Scottish Daily Mail

Polls show referendum is still on a knife-edge

- By Jason Groves and Hugo Duncan

THE outcome of this week’s EU referendum still rests ‘on a knife-edge’, Britain’s leading elections expert said last night.

The value of the pound and the London stock market surged yesterday as investors bet that Britain would stay in the European Union.

But Professor John Curtice, whose exit poll was the only one to predict the Tories would win last year’s general election, said the outcome was too close to call. Research body NatCen, where Professor Curtice is a senior research fellow, will today publish a unique survey suggesting Remain has a narrow 53 to 47-point lead over Leave.

Professor Curtice, president of the British Polling Council, said the lead was ‘within the margin of error’, meaning a tied result, or even a Brexit vote, was still possible. ‘It is important to remember that the outcome looks so close that any lead should be treated with caution,’ he said.
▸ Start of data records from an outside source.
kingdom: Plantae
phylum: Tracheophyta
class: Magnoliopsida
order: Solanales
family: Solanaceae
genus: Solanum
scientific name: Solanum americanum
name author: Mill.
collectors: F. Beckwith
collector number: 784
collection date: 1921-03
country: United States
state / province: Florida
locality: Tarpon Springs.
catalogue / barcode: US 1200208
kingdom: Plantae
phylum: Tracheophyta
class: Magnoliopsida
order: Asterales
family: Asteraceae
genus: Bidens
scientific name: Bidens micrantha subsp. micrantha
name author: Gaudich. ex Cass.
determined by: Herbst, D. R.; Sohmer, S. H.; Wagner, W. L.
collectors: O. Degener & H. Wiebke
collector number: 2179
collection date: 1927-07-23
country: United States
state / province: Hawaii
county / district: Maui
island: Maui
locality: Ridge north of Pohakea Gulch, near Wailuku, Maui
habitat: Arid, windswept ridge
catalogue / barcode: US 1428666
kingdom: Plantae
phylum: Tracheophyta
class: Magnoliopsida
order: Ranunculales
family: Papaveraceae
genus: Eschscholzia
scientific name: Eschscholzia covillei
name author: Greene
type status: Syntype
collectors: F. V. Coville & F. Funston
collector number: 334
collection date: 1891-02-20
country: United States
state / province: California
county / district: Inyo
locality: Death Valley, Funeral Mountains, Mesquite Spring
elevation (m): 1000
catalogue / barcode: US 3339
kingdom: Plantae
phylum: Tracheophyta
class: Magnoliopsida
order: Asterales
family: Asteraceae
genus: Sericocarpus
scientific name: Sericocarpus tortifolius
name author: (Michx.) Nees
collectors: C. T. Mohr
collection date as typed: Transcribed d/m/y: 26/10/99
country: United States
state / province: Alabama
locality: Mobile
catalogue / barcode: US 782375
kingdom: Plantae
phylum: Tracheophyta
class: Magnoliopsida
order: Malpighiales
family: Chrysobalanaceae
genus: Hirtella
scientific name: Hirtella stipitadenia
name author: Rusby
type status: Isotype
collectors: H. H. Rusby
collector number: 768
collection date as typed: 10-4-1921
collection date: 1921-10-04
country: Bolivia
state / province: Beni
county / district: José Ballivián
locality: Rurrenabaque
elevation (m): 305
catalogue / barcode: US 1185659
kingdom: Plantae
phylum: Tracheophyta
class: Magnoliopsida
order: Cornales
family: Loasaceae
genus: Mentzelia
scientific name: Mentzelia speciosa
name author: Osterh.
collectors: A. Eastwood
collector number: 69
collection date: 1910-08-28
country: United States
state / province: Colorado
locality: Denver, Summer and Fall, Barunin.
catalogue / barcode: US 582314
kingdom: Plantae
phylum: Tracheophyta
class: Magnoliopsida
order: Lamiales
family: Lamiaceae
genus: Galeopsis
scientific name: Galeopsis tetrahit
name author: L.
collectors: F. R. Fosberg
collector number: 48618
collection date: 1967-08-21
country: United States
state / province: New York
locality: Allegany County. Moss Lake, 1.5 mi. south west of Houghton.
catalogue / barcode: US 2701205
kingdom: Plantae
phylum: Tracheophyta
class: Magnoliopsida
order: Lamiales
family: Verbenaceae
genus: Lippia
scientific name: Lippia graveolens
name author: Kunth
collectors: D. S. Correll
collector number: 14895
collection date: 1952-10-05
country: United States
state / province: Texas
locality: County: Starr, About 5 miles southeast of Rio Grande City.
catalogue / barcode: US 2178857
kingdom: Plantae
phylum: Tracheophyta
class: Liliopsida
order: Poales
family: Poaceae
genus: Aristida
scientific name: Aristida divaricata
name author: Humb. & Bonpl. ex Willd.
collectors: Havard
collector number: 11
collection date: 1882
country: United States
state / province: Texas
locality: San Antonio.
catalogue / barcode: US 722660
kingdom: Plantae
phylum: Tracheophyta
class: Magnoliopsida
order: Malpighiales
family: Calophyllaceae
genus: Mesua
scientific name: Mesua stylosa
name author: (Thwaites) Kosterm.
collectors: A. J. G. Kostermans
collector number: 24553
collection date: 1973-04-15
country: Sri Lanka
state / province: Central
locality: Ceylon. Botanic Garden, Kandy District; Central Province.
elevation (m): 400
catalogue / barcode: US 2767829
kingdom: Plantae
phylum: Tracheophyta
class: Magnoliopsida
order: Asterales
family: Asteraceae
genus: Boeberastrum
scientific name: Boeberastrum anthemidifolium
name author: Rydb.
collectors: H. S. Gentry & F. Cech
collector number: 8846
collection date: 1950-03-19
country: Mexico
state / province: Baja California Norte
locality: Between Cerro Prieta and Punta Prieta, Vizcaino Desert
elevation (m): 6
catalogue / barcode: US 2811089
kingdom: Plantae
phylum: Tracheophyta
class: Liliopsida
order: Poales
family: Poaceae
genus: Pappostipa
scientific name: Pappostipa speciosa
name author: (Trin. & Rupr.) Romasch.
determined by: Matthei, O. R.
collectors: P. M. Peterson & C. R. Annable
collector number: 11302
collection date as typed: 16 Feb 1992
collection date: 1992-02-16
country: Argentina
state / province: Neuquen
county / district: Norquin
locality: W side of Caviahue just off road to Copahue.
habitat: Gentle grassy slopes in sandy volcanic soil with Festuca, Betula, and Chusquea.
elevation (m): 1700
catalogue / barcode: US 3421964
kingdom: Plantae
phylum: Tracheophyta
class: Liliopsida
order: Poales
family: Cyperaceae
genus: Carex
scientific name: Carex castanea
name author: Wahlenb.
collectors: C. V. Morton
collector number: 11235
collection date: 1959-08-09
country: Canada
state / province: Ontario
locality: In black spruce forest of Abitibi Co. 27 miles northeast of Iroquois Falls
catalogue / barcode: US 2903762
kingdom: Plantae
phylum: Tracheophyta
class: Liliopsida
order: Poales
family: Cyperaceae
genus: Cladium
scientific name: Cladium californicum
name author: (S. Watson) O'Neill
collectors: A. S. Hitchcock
The survey was carried out in more detail than normal polls. It was conducted over a one-month period ending on 12 June, with two-thirds of the interviews conducted before the end of May, when support for Brexit began to grow. The value of the pound has fallen in recent weeks as polls showed mounting public support for leaving the EU. But with polls suggesting the Brexit surge has slowed, markets enjoyed a bumper day.

The FTSE 100 index jumped 3 per cent or 182.91 points to 6204 – adding £47.5billion to the value of the UK’s leading companies. Sterling also surged on its best day since October 2008. The pound was up 2.5 per cent against the dollar to $1.47, and 2 per cent against the euro to €1.30.

Analysts said the rally reflected mounting confidence that Britain will stay in the EU. Oliver Jones, of Capital Economics, said: ‘The Leave campaign’s earlier momentum appears to have stalled, improving sentiment in markets.’ And Matt Brief, of trading firm IG Group, said: ‘Traders are clearly expecting a swing to Remain.’

But City commentato­r David Buik warned against making hyperbolic anti-Brexit economic prediction­s, saying: ‘The Government have a duty of care to advise us as to volatility, but to virtually suggest Armageddon is just plain daft.’